** Extrait fourni **
•••••

L’école n’a pas besoin d’une réformette, elle doit se transformer de fond en comble. Il ne suffit pas de changer quelques points, il s’agit de revoir son organisation et son statut dans la société. Ce n’est plus de remaniements partiels ou de réorientations de détail qu’il s’agit, l’institution demande à être repensée dans son ensemble… Faute d’avoir su s’adapter progressivement, elle est complètement décalée. Elle nécessite un bouleversement radical. Ce qui ne veut pas dire que celui-ci doive se faire à marche forcée et d’en haut ! La transformation de l’école est une action sur la durée car elle est en prise directe avec l’évolution de la société.

Toutefois, rien ne pourra se faire directement depuis vos bureaux. Vous réuniriez les experts les plus patentés, rien ne se passerait ? D’abord il vous faudrait les repérer, votre ministère n’a pas de service de veille pédagogique ! Vous regrouperez toujours les quelques mêmes, ceux qui ont le temps de traîner dans les allées du pouvoir parce qu’ils ne sont plus dans la réalité du terrain.

•••••

** Données fournies **
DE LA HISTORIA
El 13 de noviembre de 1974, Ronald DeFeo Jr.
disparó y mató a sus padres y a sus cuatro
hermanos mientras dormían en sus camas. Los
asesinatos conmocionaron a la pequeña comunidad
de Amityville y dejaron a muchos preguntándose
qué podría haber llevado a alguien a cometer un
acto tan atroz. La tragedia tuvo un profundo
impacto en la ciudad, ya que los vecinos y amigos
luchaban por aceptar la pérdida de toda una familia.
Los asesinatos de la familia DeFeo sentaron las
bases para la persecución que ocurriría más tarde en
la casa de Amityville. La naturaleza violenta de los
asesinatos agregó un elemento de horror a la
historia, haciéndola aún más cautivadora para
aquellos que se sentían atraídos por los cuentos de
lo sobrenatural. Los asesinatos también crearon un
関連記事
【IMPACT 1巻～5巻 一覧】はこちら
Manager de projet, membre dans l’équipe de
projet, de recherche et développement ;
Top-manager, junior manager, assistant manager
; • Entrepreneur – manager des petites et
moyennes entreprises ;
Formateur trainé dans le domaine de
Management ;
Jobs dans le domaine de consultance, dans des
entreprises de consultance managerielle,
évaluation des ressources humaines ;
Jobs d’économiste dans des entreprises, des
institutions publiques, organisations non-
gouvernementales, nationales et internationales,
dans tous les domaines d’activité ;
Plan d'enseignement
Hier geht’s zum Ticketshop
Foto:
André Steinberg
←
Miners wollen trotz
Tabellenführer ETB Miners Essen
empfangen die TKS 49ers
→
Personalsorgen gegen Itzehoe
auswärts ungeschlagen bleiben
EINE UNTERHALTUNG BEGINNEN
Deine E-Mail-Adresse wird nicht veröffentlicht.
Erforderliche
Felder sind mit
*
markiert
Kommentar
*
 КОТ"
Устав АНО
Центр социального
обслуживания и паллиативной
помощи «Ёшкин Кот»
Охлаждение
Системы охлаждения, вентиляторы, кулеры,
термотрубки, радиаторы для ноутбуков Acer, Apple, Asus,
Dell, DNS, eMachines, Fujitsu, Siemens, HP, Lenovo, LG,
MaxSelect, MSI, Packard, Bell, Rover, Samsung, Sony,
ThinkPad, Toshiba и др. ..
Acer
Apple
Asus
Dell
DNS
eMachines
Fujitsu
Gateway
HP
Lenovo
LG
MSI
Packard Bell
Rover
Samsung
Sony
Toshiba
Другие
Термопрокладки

•••••

Recopiez fidèlement le passage de l'extrait sur la transformation de l'école qui commence aux mots « Toutefois, rien ne » et s'arrête après « réalité du terrain. ».

** Réponse **
Toutefois, rien ne pourra se faire directement depuis vos bureaux. Vous réuniriez les experts les plus patentés, rien ne se passerait ? D’abord il vous faudrait les repérer, votre ministère n’a pas de service de veille pédagogique ! Vous regrouperez toujours les quelques mêmes, ceux qui ont le temps de traîner dans les allées du pouvoir parce qu’ils ne sont plus dans la réalité du terrain.